Guha believes the easily-accessible language interface will open up data analysis to more people. “What the language models and this whole layer does is it acts as a translator,” he said
TechSoup, a nonprofit that helps other nonprofits incorporate the use of technology, has been testing out the new interface for Data Commons. “These small organizations are never going to have data engineers or data scientists working for them,” said Marnie Webb, TechSoup’s chief community impact officer. The new large language model makes it as if “they had somebody sitting there working to pull that data down,” she said.
Part of the excitement for Guha is not knowing exactly how the data will be used or by whom. Guha has had a long career in the industry creating impactful new technologies, such as RSS, which was integral to the growth of the web. “Somebody told me recently that RSS is keeping the podcast ecosystem open. In ’99, I would have never dreamt of something like a podcast,” he said. “It can go places where you cannot imagine.”
Guha and Manyika are quick to point out that Data Commons is still a work in progress, building out the system so that all of the data is accessible through the language interface.
Another challenge is that a lot of publicly available data is still not easily available. Data sources need to be standardized so they are readable by Data Commons and municipalities, especially in developing countries, don’t always have the resources to make that happen.
When Semafor asked Guha whether LLMs could be used not just to access data, but to automatically standardize it as well, Guha smiled and said he may have more to share in the near future.
Reed’s view
The most significant part of Google’s new feature is what it suggests about the future of computing.

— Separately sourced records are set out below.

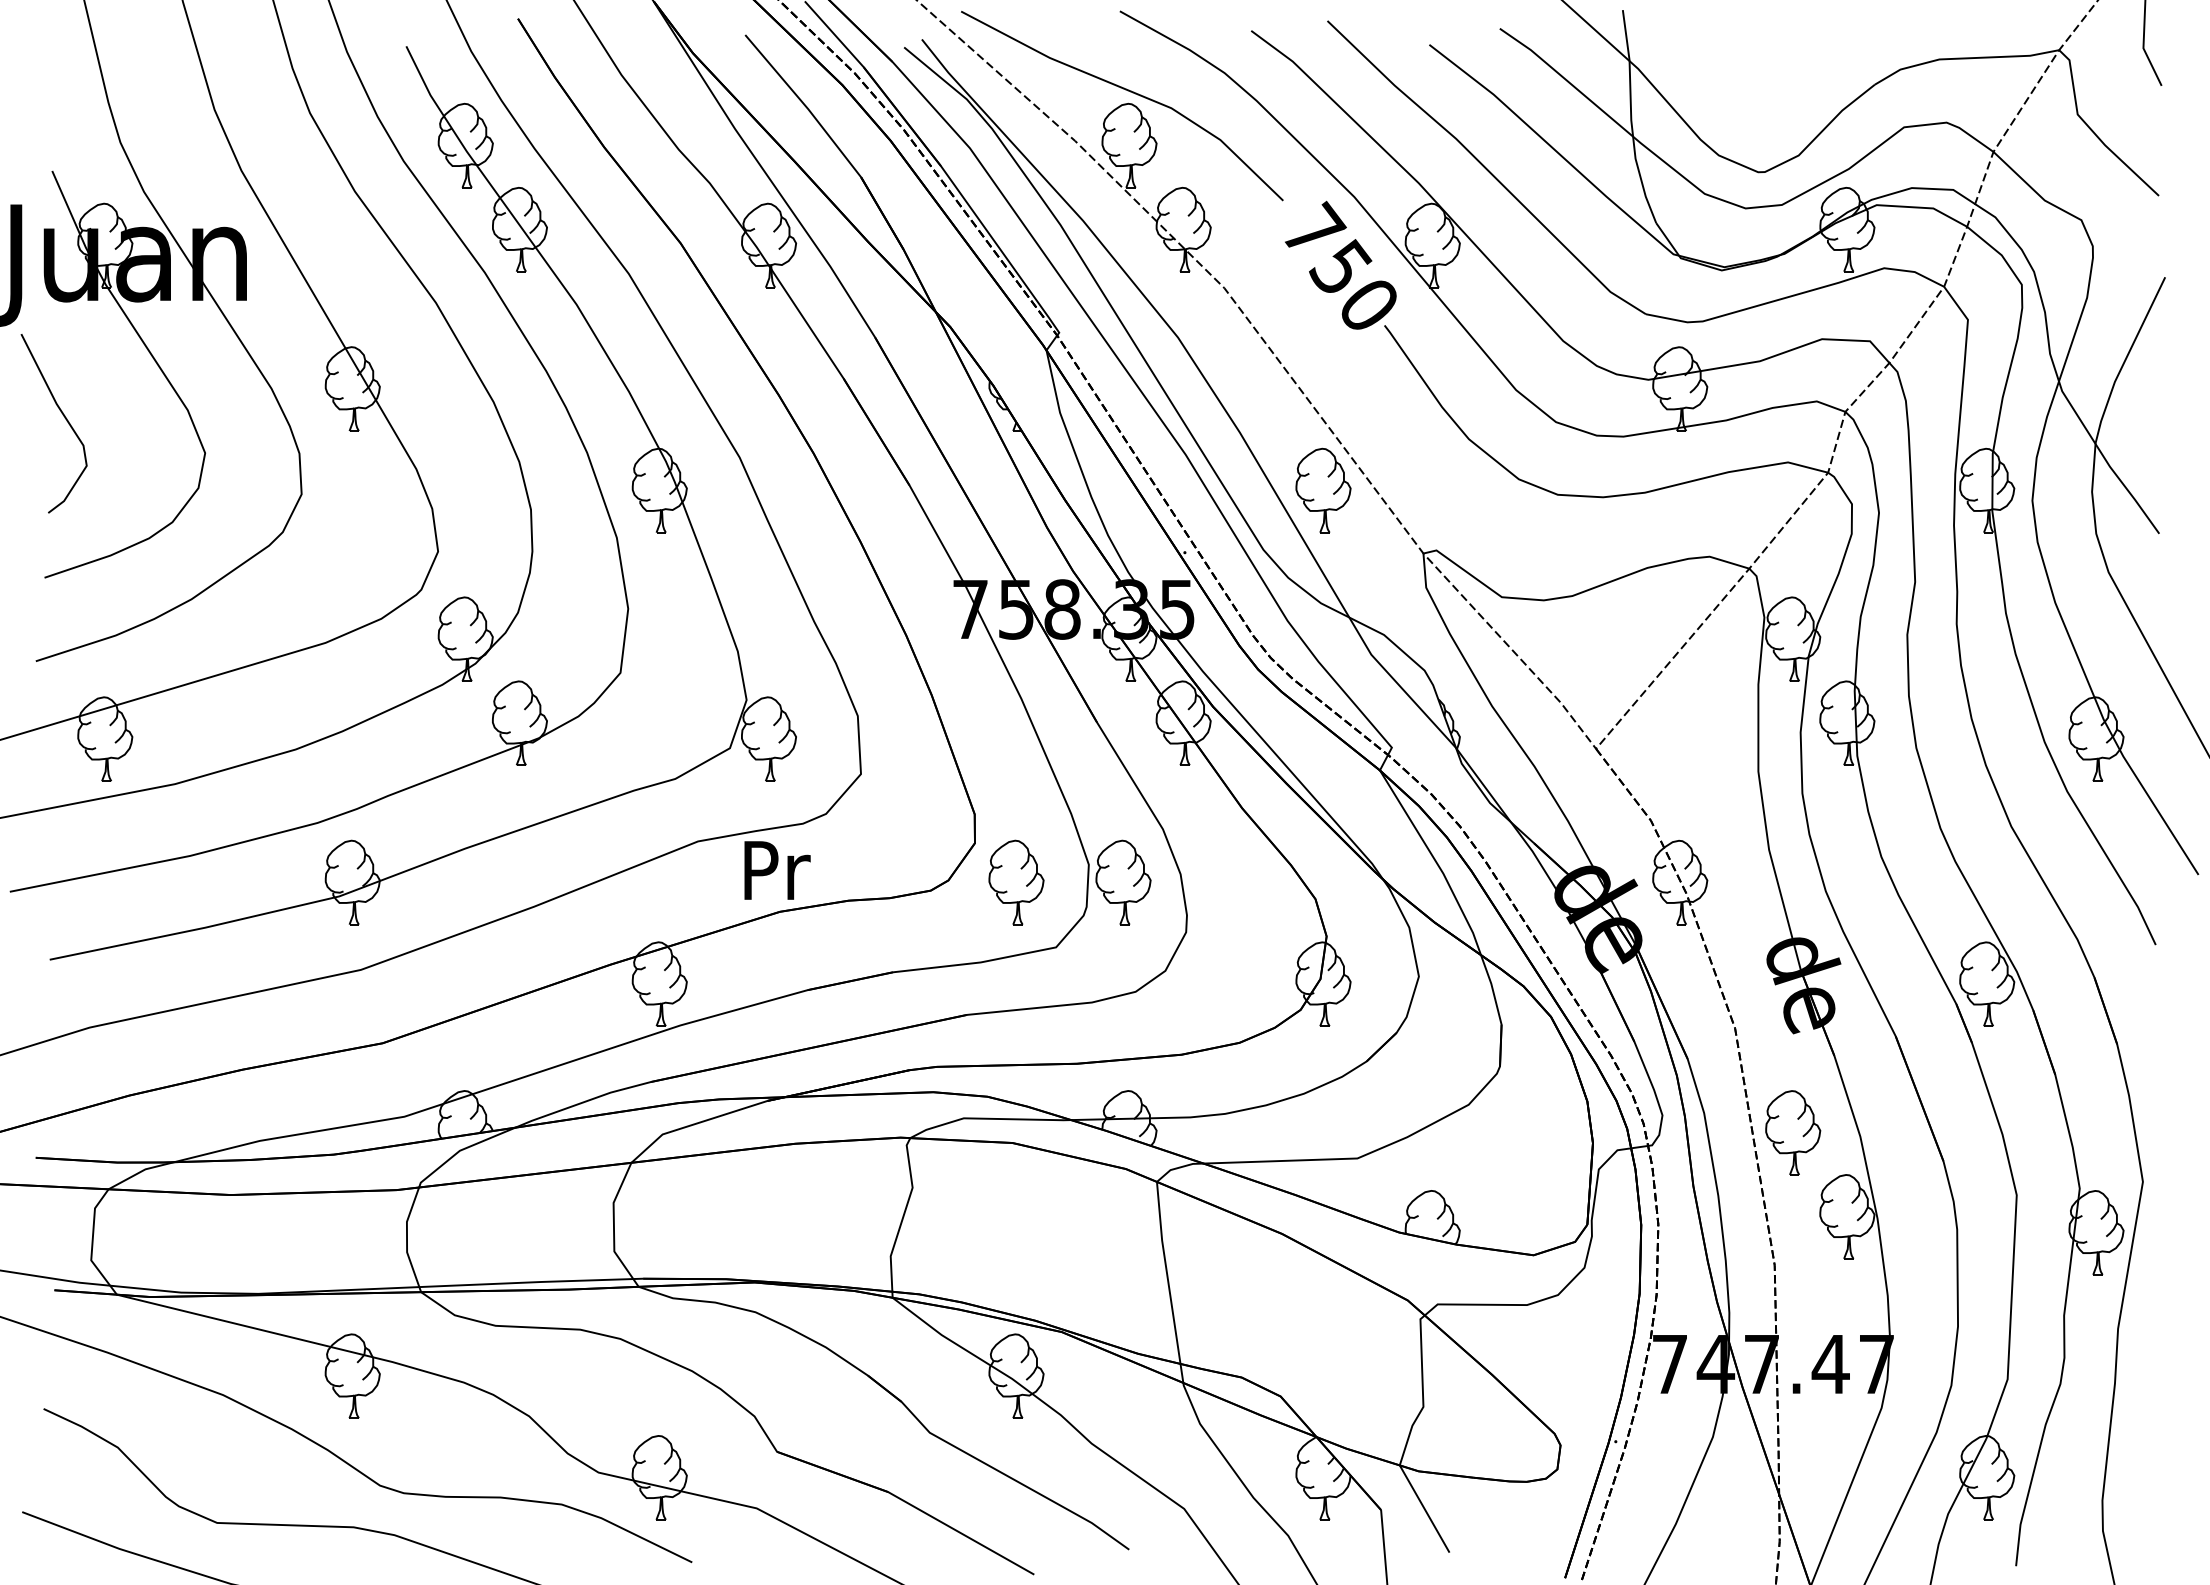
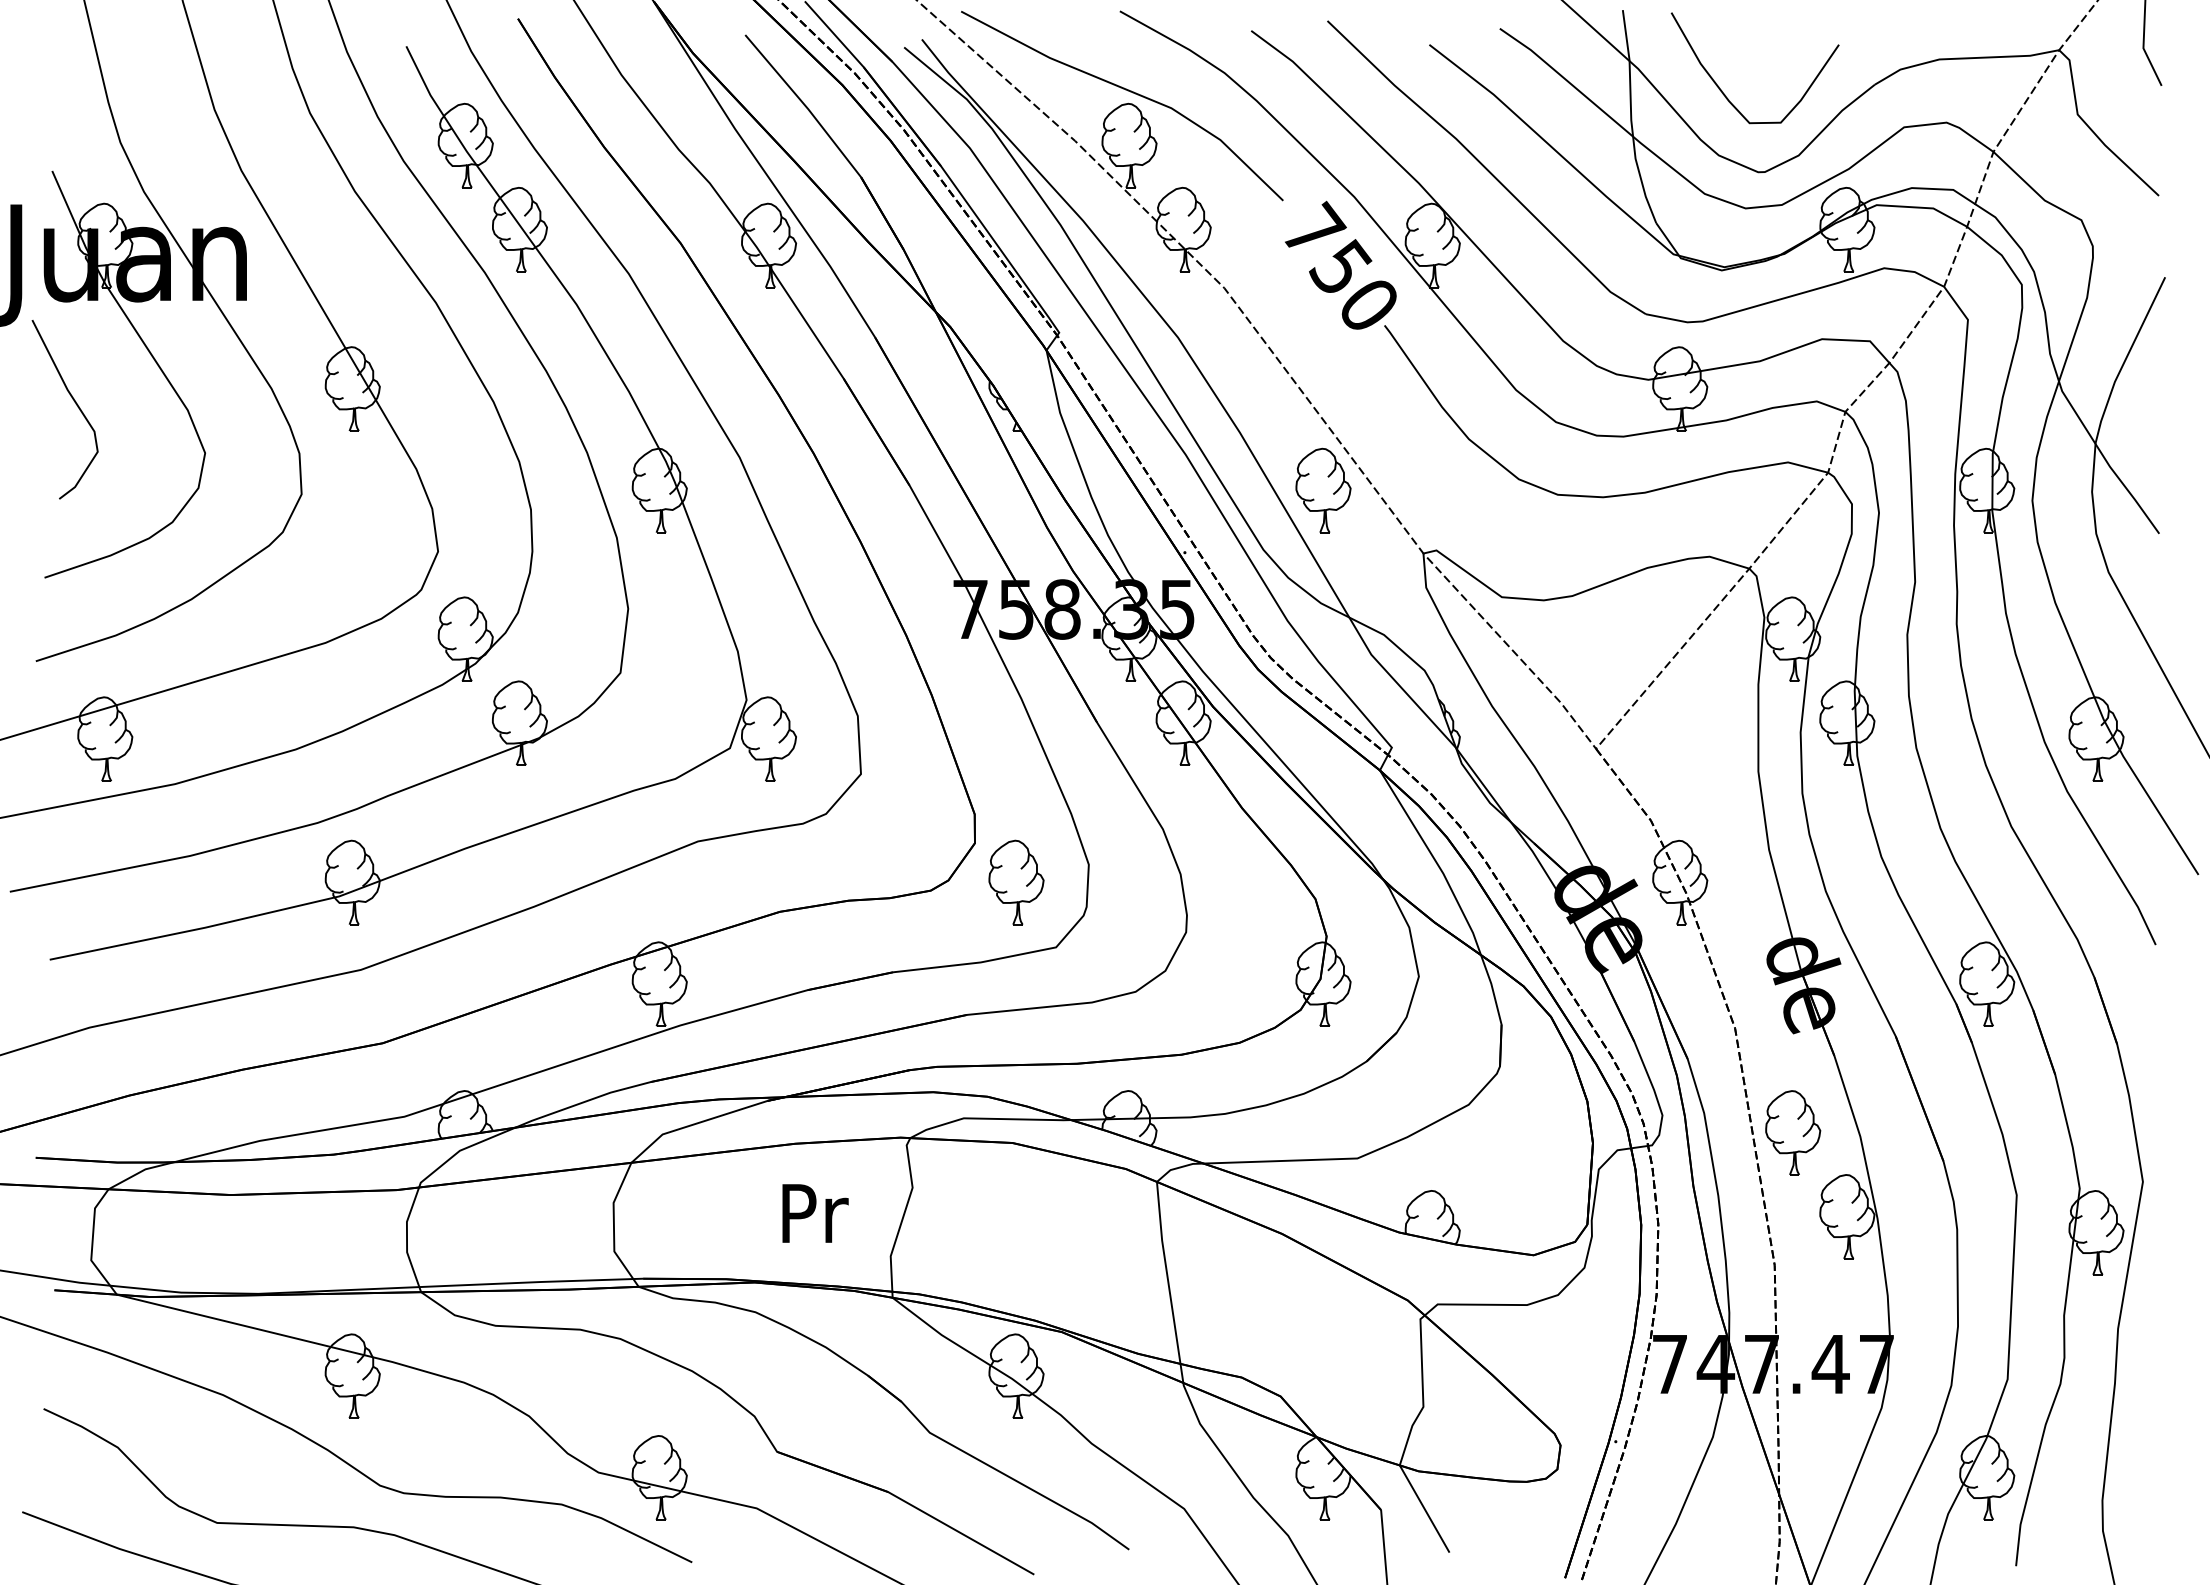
curve at (1722, 90): none -> present
curve at (64, 418) position: (64, 418) -> (75, 404)
text at (777, 870) position: (777, 870) -> (815, 1213)
part at (1123, 882): present -> none
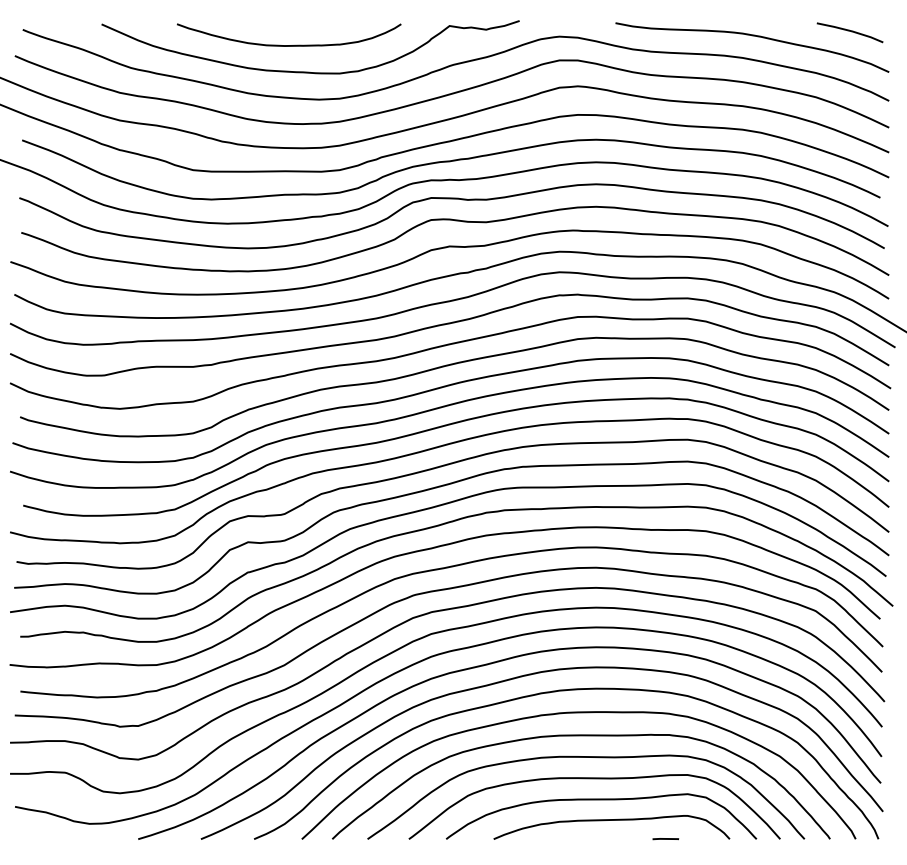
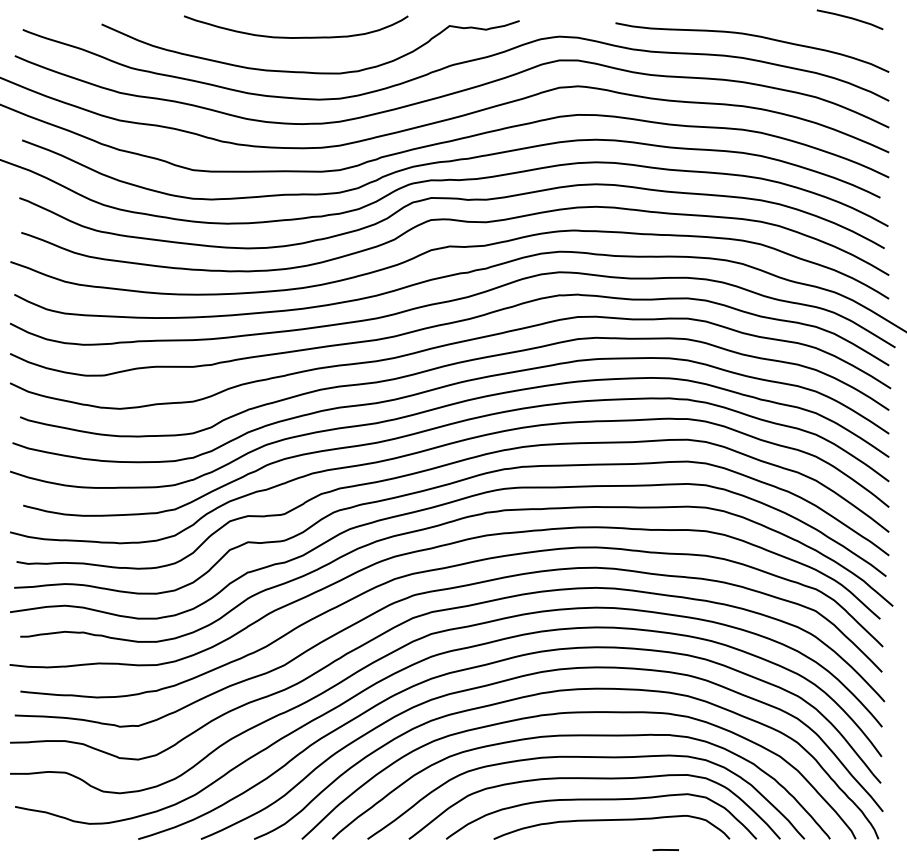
line at (849, 31) position: (849, 31) -> (849, 18)
curve at (289, 45) position: (289, 45) -> (296, 37)
line at (665, 839) position: (665, 839) -> (665, 850)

It’s not just that it’s easier to ask a computer to do something than it is to click on graphical user interfaces. It’s that it opens up the power of computers in ways that, in the past, were inaccessible to all but a small group of people who have the time to learn Python and other coding languages, or to take classes to learn every nook of powerful software.
Our computers — both the ones in our pockets and in our laps — are increasingly amazing machines and we barely use a fraction of their power in our daily lives. And what we use them for is determined by a relatively small cross section of the population that happens to work in the software business. Imagine if that were to change and the unrealized creativity of humanity was more, well, realized.
The other takeaway is that when Google makes data available in new ways, strange and unexpected things tend to happen. I recently took my family to Grand Teton National Park. We hadn’t seen a Grizzly bear after a few days in the park, and then someone gave us a tip to look at Google maps in traffic view. There was a random red spot on the map, indicating people had stopped their cars for some reason. We drove to that spot and sure enough, a crowd of people had pulled over to watch a family of grizzly bears grazing in a meadow.
It will be interesting to see what people do with new access to public data.
Room for Disagreement
Christian Bauersachs, in his analysis of large language model interfaces, outlined challenges ahead in implementing them.
“The integration of LLMs as a primary user interface is exciting, but it’s not without challenges,” he wrote. “The accuracy and reliability of LLMs in understanding diverse user inputs are crucial. Misinterpretations could lead to errors, especially in data-sensitive tasks. Moreover, the shift to a verbal or text-based UI may not be suitable for all applications, especially where visual feedback is essential.”